There are other “arguments” against the algorithmization of thinking. For example, it is often said that the result of the algorithm is completely and unambiguously determined by the initial data, while the person has “free will”. However, determinism is not a key feature of the algorithm. There are probabilistic and non-deterministic Turing machines, the result of which is ambiguous. However, it has been established that they do not extend the concepts of an algorithm in the sense of the algorithmic solvability of problems. And although some source of chaos may be important for the realization of thinking, this does not refute the idea of algorithmicity. In addition, data coming into the program from the outside world has significant uncertainty.
More interesting is another thing: the mechanical application of a known algorithm for us does not look like a manifestation of mental activity. If we do not know the algorithm for multiplying two numbers "in a column", then multiplying each particular pair of numbers will require intellectual tension for us. But as soon as the algorithm is known, multiplying any two numbers becomes a little intellectual task. Maybe thinking is the process of building new algorithms in cases where the way to solve some mass problem is still unknown?

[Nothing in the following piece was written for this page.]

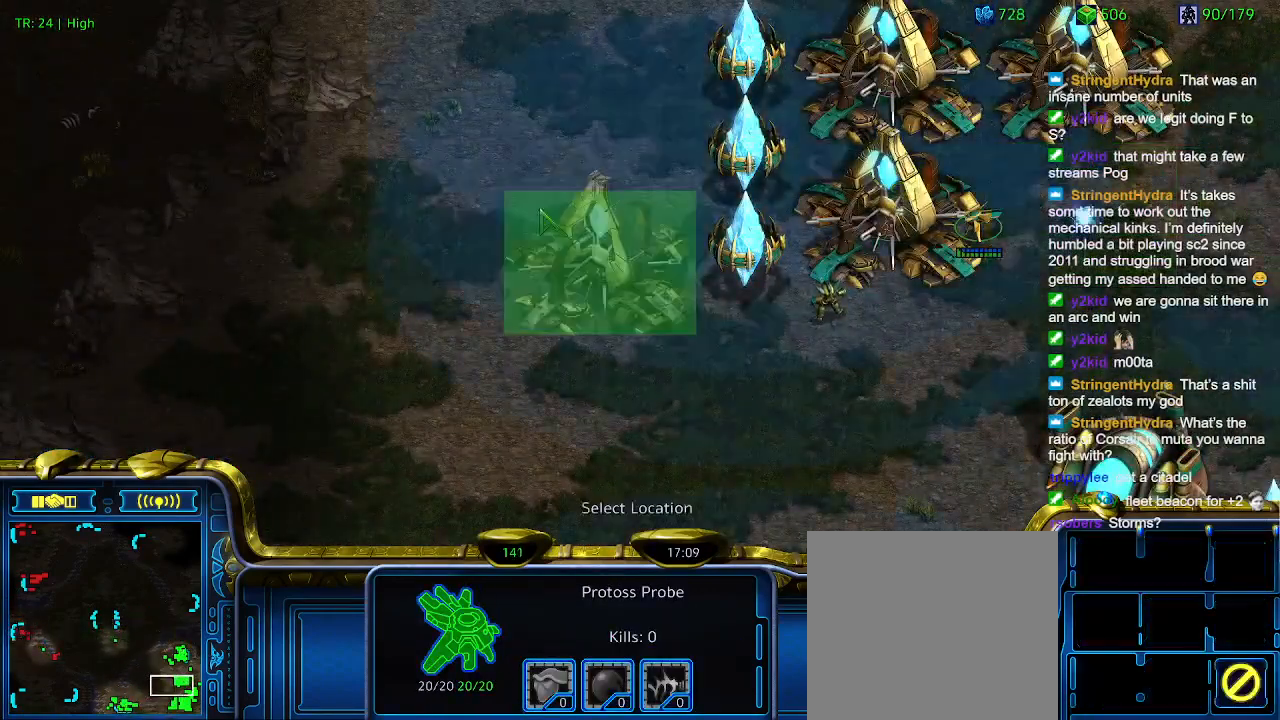
{"keys": [], "events": [[33, "a", "up"]]}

The search for an algorithm that solves the problem of stopping and a number of other problems is generally not feasible.
But this does not interfere with investigating algorithms for solving these problems under certain natural constraints. Often the search for these constraints is the main part of the solution to the real “insoluble” problem. No wonder they say that the correct formulation of the problem is already half of its solution. Although it is not yet clear how to implement an approximate solution of algorithmically unsolvable problems, at least Godel's theorem does not impose restrictions on the possibility of this.